• [JOB]
Print each record below character for character.

Itemized modification records
- - - - -

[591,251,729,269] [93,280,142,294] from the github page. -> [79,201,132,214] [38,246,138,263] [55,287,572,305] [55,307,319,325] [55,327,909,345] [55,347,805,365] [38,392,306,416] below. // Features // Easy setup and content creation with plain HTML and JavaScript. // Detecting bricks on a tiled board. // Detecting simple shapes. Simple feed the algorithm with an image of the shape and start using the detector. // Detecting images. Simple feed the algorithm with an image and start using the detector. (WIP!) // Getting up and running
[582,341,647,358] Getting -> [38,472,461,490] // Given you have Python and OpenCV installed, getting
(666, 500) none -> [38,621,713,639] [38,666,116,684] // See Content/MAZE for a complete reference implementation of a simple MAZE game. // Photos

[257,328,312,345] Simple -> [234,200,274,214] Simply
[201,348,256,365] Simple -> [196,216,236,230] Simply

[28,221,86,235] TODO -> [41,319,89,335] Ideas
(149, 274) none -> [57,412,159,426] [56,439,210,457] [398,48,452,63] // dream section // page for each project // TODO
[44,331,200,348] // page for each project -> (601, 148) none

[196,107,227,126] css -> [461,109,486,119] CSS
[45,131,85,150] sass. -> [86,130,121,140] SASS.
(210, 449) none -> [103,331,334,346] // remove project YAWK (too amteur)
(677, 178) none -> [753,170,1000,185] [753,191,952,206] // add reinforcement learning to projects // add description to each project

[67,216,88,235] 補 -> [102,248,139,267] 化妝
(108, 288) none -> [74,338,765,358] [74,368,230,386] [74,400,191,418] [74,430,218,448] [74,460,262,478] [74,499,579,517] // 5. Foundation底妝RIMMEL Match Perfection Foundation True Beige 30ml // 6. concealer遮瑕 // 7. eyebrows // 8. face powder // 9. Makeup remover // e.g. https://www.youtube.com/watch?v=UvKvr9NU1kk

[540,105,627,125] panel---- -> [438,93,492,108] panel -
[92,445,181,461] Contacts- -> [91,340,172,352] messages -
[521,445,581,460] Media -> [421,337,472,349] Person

- - - - -

• [RESULT OF THIS TASK]
[591,251,729,269] [93,280,142,294] from the github page. -> [79,201,132,214] [38,246,138,263] [55,287,572,305] [55,307,319,325] [55,327,909,345] [55,347,805,365] [38,392,306,416] below. // Features // Easy setup and content creation with plain HTML and JavaScript. // Detecting bricks on a tiled board. // Detecting simple shapes. Simple feed the algorithm with an image of the shape and start using the detector. // Detecting images. Simple feed the algorithm with an image and start using the detector. (WIP!) // Getting up and running
[582,341,647,358] Getting -> [38,472,461,490] // Given you have Python and OpenCV installed, getting
(666, 500) none -> [38,621,713,639] [38,666,116,684] // See Content/MAZE for a complete reference implementation of a simple MAZE game. // Photos

[257,328,312,345] Simple -> [234,200,274,214] Simply
[201,348,256,365] Simple -> [196,216,236,230] Simply

[28,221,86,235] TODO -> [41,319,89,335] Ideas
(149, 274) none -> [57,412,159,426] [56,439,210,457] [398,48,452,63] // dream section // page for each project // TODO
[44,331,200,348] // page for each project -> (601, 148) none

[196,107,227,126] css -> [461,109,486,119] CSS
[45,131,85,150] sass. -> [86,130,121,140] SASS.
(210, 449) none -> [103,331,334,346] // remove project YAWK (too amteur)
(677, 178) none -> [753,170,1000,185] [753,191,952,206] // add reinforcement learning to projects // add description to each project

[67,216,88,235] 補 -> [102,248,139,267] 化妝
(108, 288) none -> [74,338,765,358] [74,368,230,386] [74,400,191,418] [74,430,218,448] [74,460,262,478] [74,499,579,517] // 5. Foundation底妝RIMMEL Match Perfection Foundation True Beige 30ml // 6. concealer遮瑕 // 7. eyebrows // 8. face powder // 9. Makeup remover // e.g. https://www.youtube.com/watch?v=UvKvr9NU1kk

[540,105,627,125] panel---- -> [438,93,492,108] panel -
[92,445,181,461] Contacts- -> [91,340,172,352] messages -
[521,445,581,460] Media -> [421,337,472,349] Person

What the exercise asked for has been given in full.